### TASK STATEMENT
Without changing a single word, output each entry.

++++ DATA ++++

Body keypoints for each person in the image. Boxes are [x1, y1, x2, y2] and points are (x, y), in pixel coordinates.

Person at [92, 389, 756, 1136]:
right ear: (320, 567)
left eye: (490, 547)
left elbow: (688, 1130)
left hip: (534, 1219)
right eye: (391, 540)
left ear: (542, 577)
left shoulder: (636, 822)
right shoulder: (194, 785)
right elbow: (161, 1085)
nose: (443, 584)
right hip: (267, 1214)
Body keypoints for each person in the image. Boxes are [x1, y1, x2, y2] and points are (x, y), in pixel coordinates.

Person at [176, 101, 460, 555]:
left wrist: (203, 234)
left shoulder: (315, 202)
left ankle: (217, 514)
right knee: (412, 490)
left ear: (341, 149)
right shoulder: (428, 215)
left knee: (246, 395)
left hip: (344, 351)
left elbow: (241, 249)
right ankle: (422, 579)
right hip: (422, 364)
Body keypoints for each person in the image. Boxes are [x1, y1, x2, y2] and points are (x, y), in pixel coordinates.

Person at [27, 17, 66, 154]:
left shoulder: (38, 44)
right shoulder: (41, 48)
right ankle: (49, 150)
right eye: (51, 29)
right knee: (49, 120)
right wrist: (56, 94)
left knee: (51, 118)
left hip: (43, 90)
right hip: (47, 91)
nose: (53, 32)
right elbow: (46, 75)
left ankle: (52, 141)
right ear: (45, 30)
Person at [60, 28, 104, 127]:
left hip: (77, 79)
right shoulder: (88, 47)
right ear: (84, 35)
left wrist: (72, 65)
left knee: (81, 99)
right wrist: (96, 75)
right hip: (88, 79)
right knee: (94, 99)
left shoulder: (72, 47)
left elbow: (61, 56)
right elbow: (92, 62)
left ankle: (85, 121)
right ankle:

++++

### SOLVED EXERCISE
Body keypoints for each person in the image. Boxes are [x1, y1, x2, y2] and points are (x, y), in pixel coordinates.

Person at [92, 389, 756, 1136]:
right ear: (320, 567)
left eye: (490, 547)
left elbow: (688, 1130)
left hip: (534, 1219)
right eye: (391, 540)
left ear: (542, 577)
left shoulder: (636, 822)
right shoulder: (194, 785)
right elbow: (161, 1085)
nose: (443, 584)
right hip: (267, 1214)
Body keypoints for each person in the image. Boxes are [x1, y1, x2, y2] and points are (x, y), in pixel coordinates.

Person at [176, 101, 460, 555]:
left wrist: (203, 234)
left shoulder: (315, 202)
left ankle: (217, 514)
right knee: (412, 490)
left ear: (341, 149)
right shoulder: (428, 215)
left knee: (246, 395)
left hip: (344, 351)
left elbow: (241, 249)
right ankle: (422, 579)
right hip: (422, 364)
Body keypoints for each person in the image. Boxes are [x1, y1, x2, y2] and points are (x, y), in pixel coordinates.

Person at [27, 17, 66, 154]:
left shoulder: (38, 44)
right shoulder: (41, 48)
right ankle: (49, 150)
right eye: (51, 29)
right knee: (49, 120)
right wrist: (56, 94)
left knee: (51, 118)
left hip: (43, 90)
right hip: (47, 91)
nose: (53, 32)
right elbow: (46, 75)
left ankle: (52, 141)
right ear: (45, 30)
Person at [60, 28, 104, 127]:
left hip: (77, 79)
right shoulder: (88, 47)
right ear: (84, 35)
left wrist: (72, 65)
left knee: (81, 99)
right wrist: (96, 75)
right hip: (88, 79)
right knee: (94, 99)
left shoulder: (72, 47)
left elbow: (61, 56)
right elbow: (92, 62)
left ankle: (85, 121)
right ankle:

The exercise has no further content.